> _TO BE DONE_: Render every line of the listing below as a JSON list of strings, one string per line, skipping blank lines. Leave the pictures out.

> _INPUT MATERIAL_:

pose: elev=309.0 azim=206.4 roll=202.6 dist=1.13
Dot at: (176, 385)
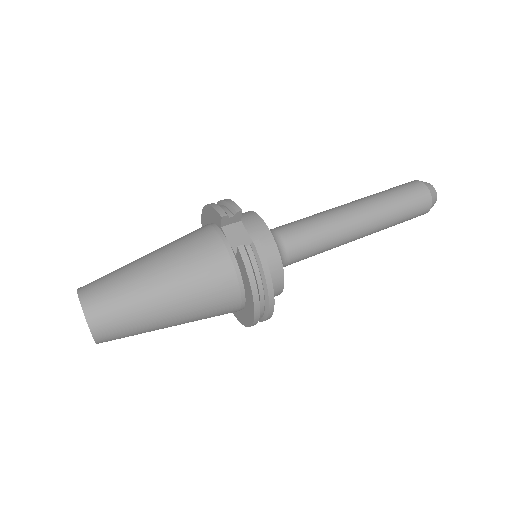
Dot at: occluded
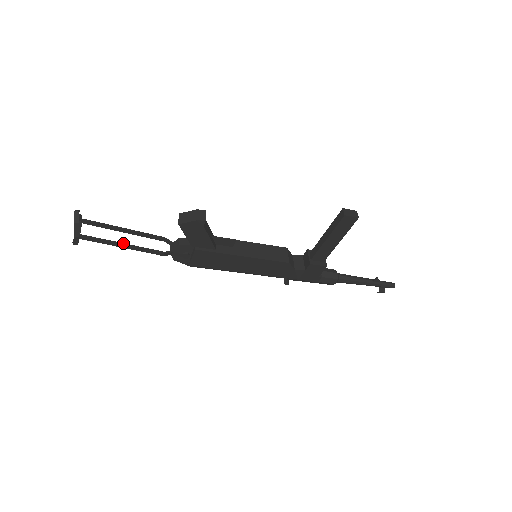
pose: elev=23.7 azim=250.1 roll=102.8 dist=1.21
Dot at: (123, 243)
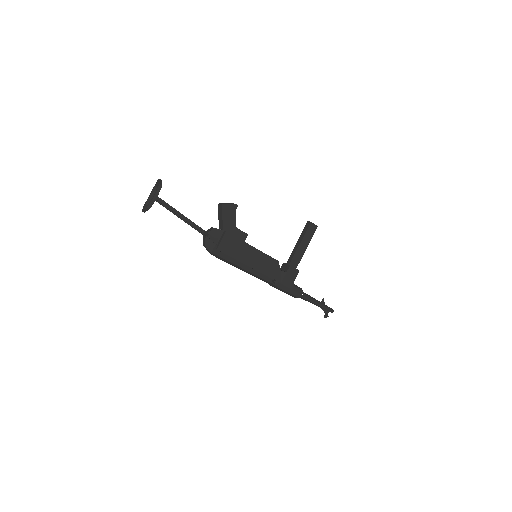
Dot at: (182, 214)
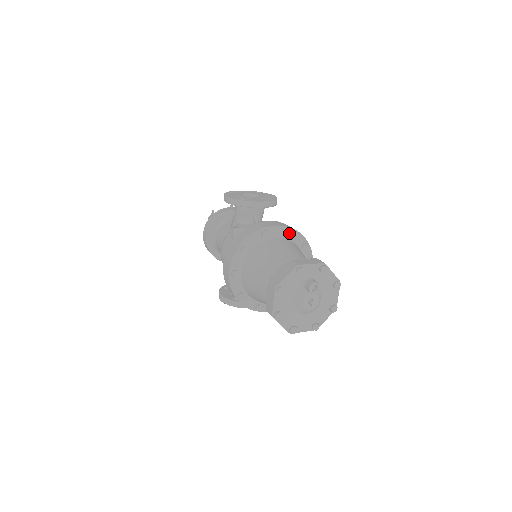
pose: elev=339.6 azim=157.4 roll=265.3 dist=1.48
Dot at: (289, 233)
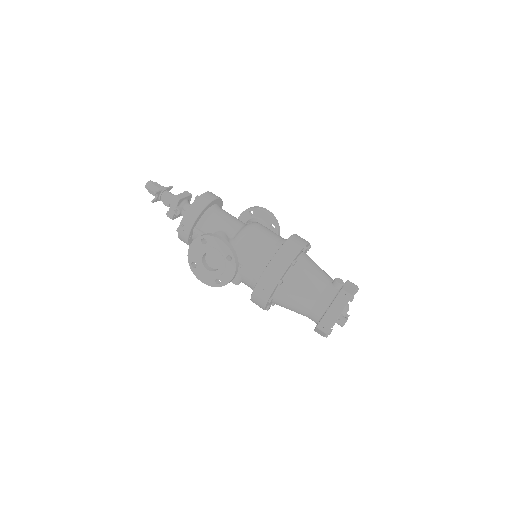
Dot at: (281, 283)
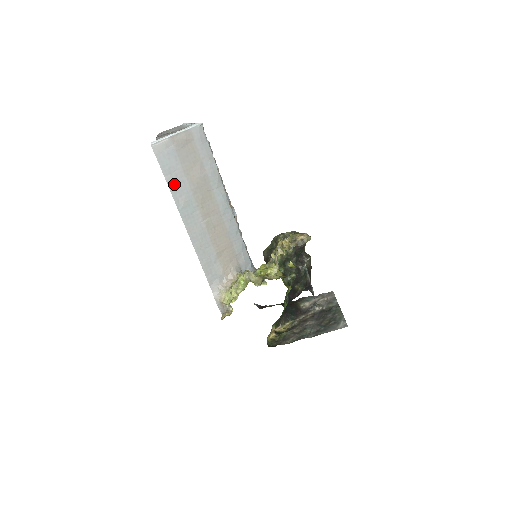
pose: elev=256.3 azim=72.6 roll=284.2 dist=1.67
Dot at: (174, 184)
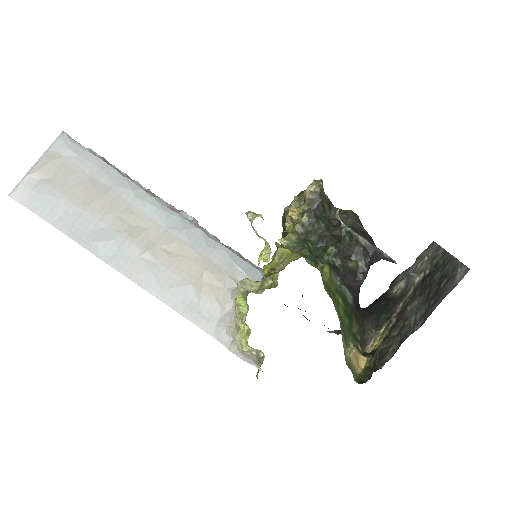
Dot at: (70, 226)
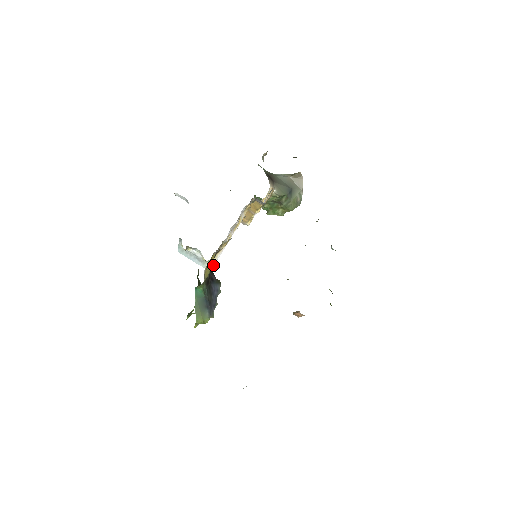
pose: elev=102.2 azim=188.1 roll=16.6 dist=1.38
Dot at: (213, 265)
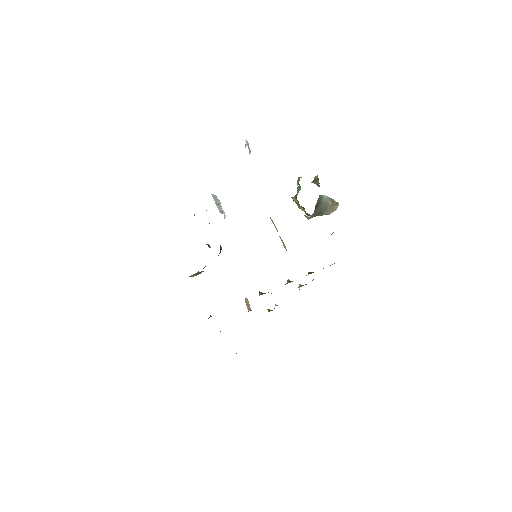
Dot at: occluded
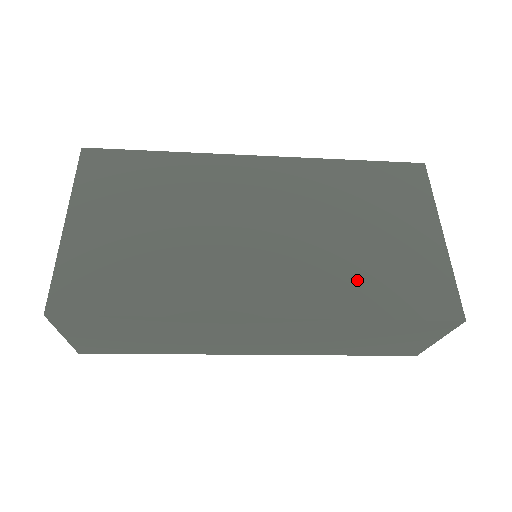
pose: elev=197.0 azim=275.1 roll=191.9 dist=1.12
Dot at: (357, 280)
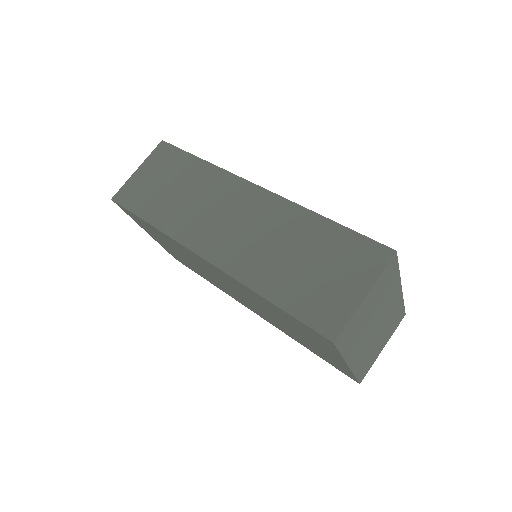
Dot at: (293, 336)
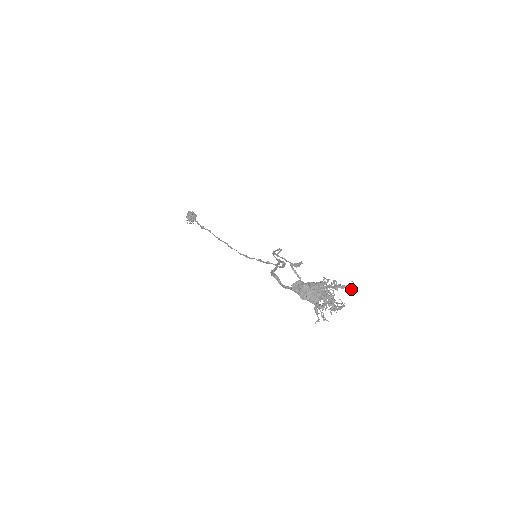
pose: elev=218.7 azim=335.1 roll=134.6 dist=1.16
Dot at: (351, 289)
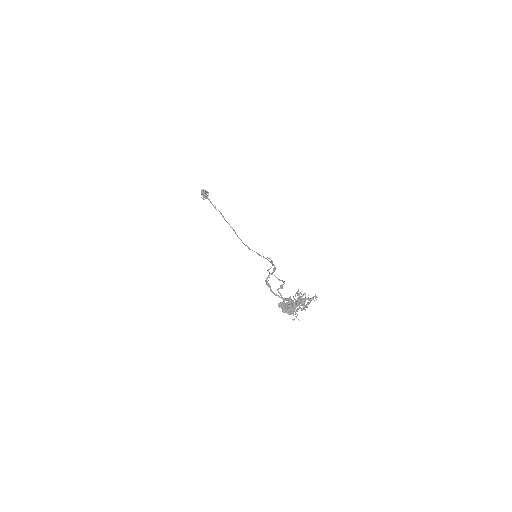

> _SOLVED PROBLEM_:
[
  "pose: elev=309.0 azim=206.4 roll=202.6 dist=1.13",
  "Dot at: (176, 385)",
  "Dot at: occluded",
  "pose: elev=23.7 azim=250.1 roll=102.8 dist=1.21",
  "Dot at: (123, 243)",
  "Dot at: (182, 214)",
  "pose: elev=339.6 azim=157.4 roll=265.3 dist=1.48",
  "Dot at: (289, 233)",
  "Dot at: (281, 283)",
  "pose: elev=256.3 azim=72.6 roll=284.2 dist=1.67",
  "Dot at: (174, 184)",
  "Dot at: (70, 226)",
  "pose: elev=102.2 azim=188.1 roll=16.6 dist=1.38",
  "Dot at: (213, 265)",
  "Dot at: occluded",
  "pose: elev=197.0 azim=275.1 roll=191.9 dist=1.12",
  "Dot at: (357, 280)",
  "Dot at: (293, 336)",
  "pose: elev=218.7 azim=335.1 roll=134.6 dist=1.16",
  "Dot at: (351, 289)"
]